Some reasons why these books work well:
- the stories are fully decodable and provide opportunities to practice skills learned; new vocabulary is introduced at the beginning of each story and you can do sorts, word analysis etc. as needed before reading
- the stories gradually increase in difficulty, not only in terms of code but also in syntactical complexity, sentence length, and use of multisyllabic words. The increase is gradual and students are successful with it. There are rate and accuracy criteria for reading each story, so you know when students need to reread or need additional work before proceeding.
- the stories incorporate both fiction and non-fiction, with a lot of science/social studies content. This helps students learn to read different types of text and organize and classify information.
- the stories are in mini-series — 4-10 stories on same topic, for instance, so you can use them as the basis for a mini-unit (for example, on inventions, characteristics of living things, or the human body); these can provide that “massed practice” and also builds vocabulary and basic conceptual frameworks. When accelerating, you can elect to “skip” a series of stories and move on to the next, as long as the student meets the criteria for the next stories.
- the workbook is well-done, with both higher-level thinking exercises and rote recall, vocabulary and sequencing type questions. You can have the student do most of the workbook exercises for homework. There is lots of repetition, which ensures long-term retention of important concepts and vocabulary.
- fluency work is built-in, but the criteria are low. I would raise it, myself, using benchmarks from DIBELS for the grade the student is in. Students enjoy keeping an ongoing graph of their rate. The textbook has little asterisks in the text marking 100-word intervals, making it easy to do rate checkouts.
- If students have good code knowledge at a Grade 2 level, I find most can get to a Grade 4 level (as measured by standardized tests as well as informal checkouts) within half a school year, even if they are “LD.” Kids with lower cognitive abilities will progress more slowly but will still make dramatic gains.
— the materials lend themselves to co-ordination with classroom work and independent research projects, if applicable. There are some suggestions for these in the texts themselves.
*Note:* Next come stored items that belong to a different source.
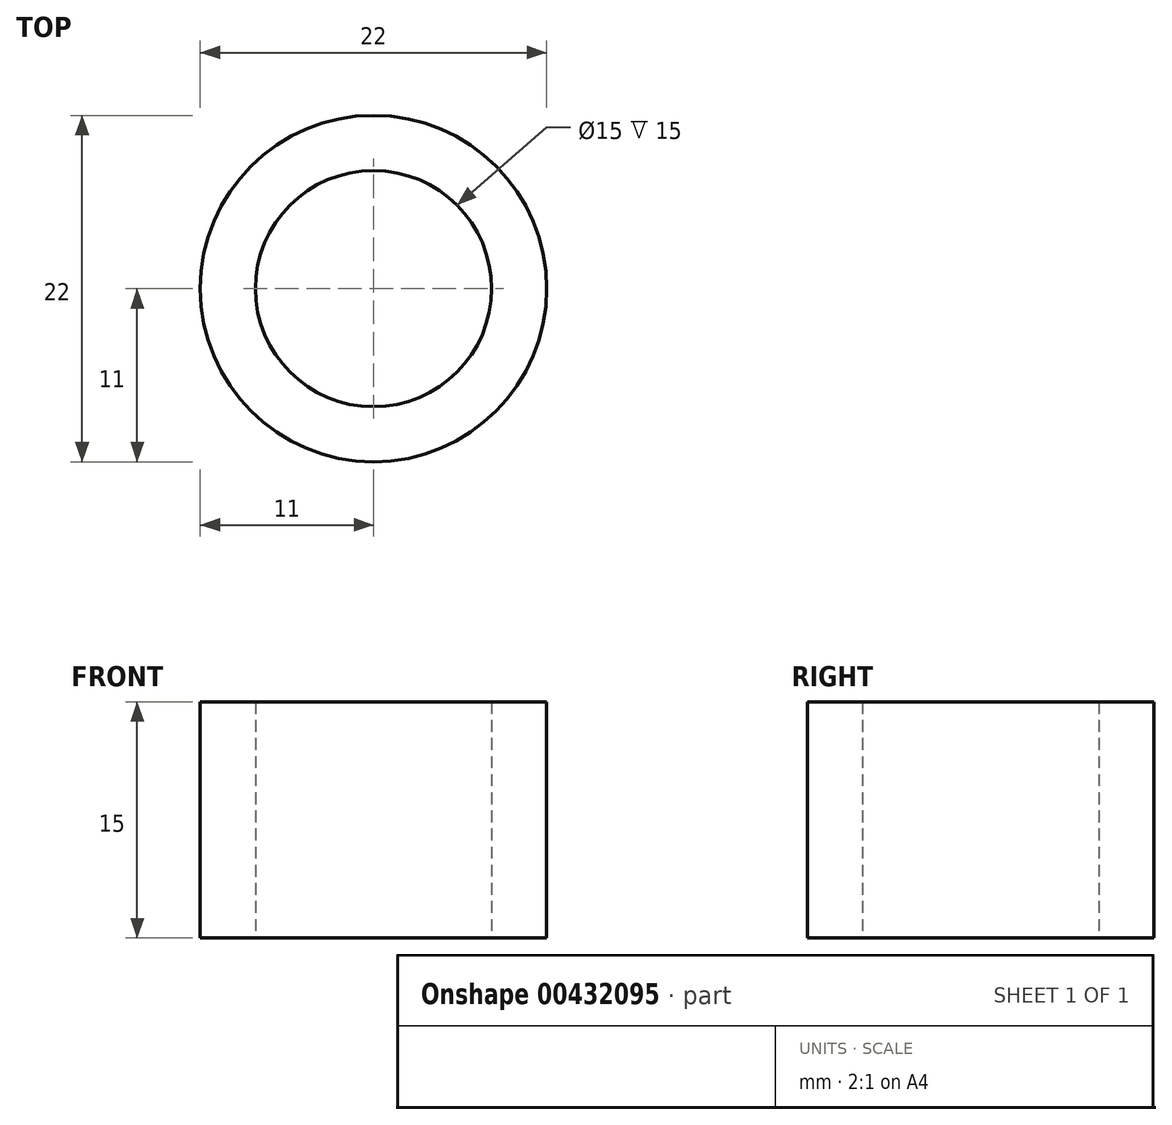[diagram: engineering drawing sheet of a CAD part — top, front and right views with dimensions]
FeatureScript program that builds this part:
annotation { "Feature Type Name" : "Feature", "Feature Type Description" : "" }
export const myFeature = defineFeature(function(context is Context, id is Id, definition is map)
    precondition{}
    {
        {
            var Q0;
            Q0=qCreatedBy(makeId("Top.planeOp"),FACE);
            var sketch = newSketch(context, id + "F0", { "sketchPlane" : qUnion([Q0])});
            skCircle(sketch, "E0", {"center": v(0, 0) * mm, "radius": 11 * mm});
            skSolve(sketch);
        }
        {
            var Q0;
            Q0 = qSketchRegion(id + "F0", true);
            extrude(context, id + "F1", {"entities" : qUnion([Q0]), "depth" : 15 * mm});
        }
        {
            var Q0;
            Q0=makeQuery(id+"F1.opExtrude","CAP_FACE",FACE,{"disambiguationData":[OSD([sQuery(id+"F0.wireOp",EDGE,"E0")])],"isStart":true});
            var sketch = newSketch(context, id + "F2", { "sketchPlane" : qUnion([Q0])});
            skPoint(sketch, "E1", {"position": v(0, 0) * mm});
            skSolve(sketch);
        }
        {
            var Q0;
            Q0=sQuery(id+"F2.wireOp",VERTEX,"E1");
            var Q1;
            Q1=makeQuery(id+"F1.opExtrude","SWEPT_BODY",BODY,{"disambiguationData":[OSD([sQuery(id+"F0.wireOp",EDGE,"E0")])]});
            hole(context, id + "F3", {"style" : HoleStyle.SIMPLE, "endStyle" : HoleEndStyle.THROUGH, "holeDiameter" : 15 * mm, "isTappedThrough" : true, "tappedDepth" : 12.7 * mm, "tapClearance" : 3, "locations" : qUnion([Q0]), "scope" : qUnion([Q1])});
        }
    });
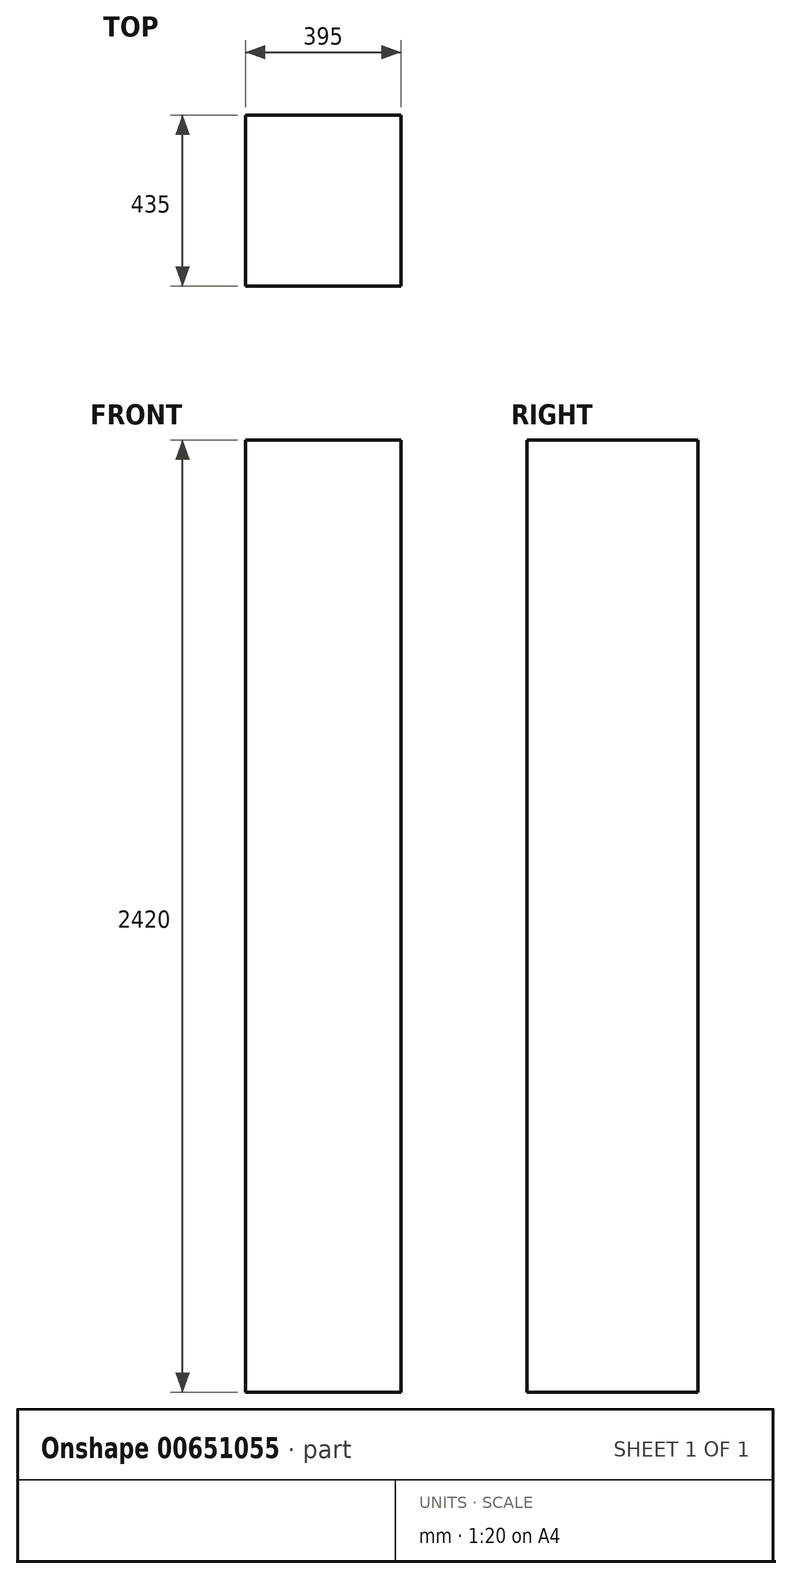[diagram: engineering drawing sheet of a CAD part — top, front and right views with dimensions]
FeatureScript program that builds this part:
annotation { "Feature Type Name" : "Feature", "Feature Type Description" : "" }
export const myFeature = defineFeature(function(context is Context, id is Id, definition is map)
    precondition{}
    {
        {
            var Q0;
            Q0=qCreatedBy(makeId("Top.planeOp"),FACE);
            var sketch = newSketch(context, id + "F0", { "sketchPlane" : qUnion([Q0])});
            skLineSegment(sketch, "E0.bottom", {"start": v(0, 0) * mm, "end": v(-395, 0) * mm});
            skLineSegment(sketch, "E0.top", {"start": v(0, 435) * mm, "end": v(-395, 435) * mm});
            skLineSegment(sketch, "E0.left", {"start": v(0, 0) * mm, "end": v(0, 435) * mm});
            skLineSegment(sketch, "E0.right", {"start": v(-395, 0) * mm, "end": v(-395, 435) * mm});
            skSolve(sketch);
        }
        {
            var Q0;
            Q0 = qSketchRegion(id + "F0", true);
            extrude(context, id + "F1", {"entities" : qUnion([Q0]), "depth" : 2420 * mm, "offsetDistance" : 25 * mm});
        }
    });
— Most of the materials can be had on Ebay fairly cheaply. If you buy from the company (SRA) you have to buy student sets of 5, which may be more than you want.
— although the workbooks are designed to be consumable, I find it works fine to have the students write the answers in a notebook instead. For those for whom this would be too challenging, using plastic page protectors over the workbook, and writing with dry-erase markers, works well. That way the books are re-usable.
Susan S.
Ontario, Canada
Re: What Do You DO Between PG (code instruction) and REWARDS?
Reading Mastery sounds like the kind of program that is needed, thanks. When I get a little money I’ll go to Amazon and take a look for it.
Personally I am very iffy about any stress on speed, but it sounds like the skills and content are all there which is the most important thing.
Re: What Do You DO Between PG (code instruction) and REWARDS?
Y’all are the BEST!!! Thank you!
I am excited to know that a lower level REWARDS is coming out! And the Reading Mastery sounds perfect in the meanwhile for the kids who are a little old for RALP books.
Janis
Look at Shay’s old posts for her general outline of what she does. She also posted a long guest post in the last couple of days, if you look for it.
For myself, I continue with the same phonics series I use all along, which moves into syllabification and word parts and variant spellings after the code is taught. I use in parallel to this old basals with very good deveopmental comprehension workbooks — or else just the workbooks and reading good youth novels.
This transition is really hard for most people, I think.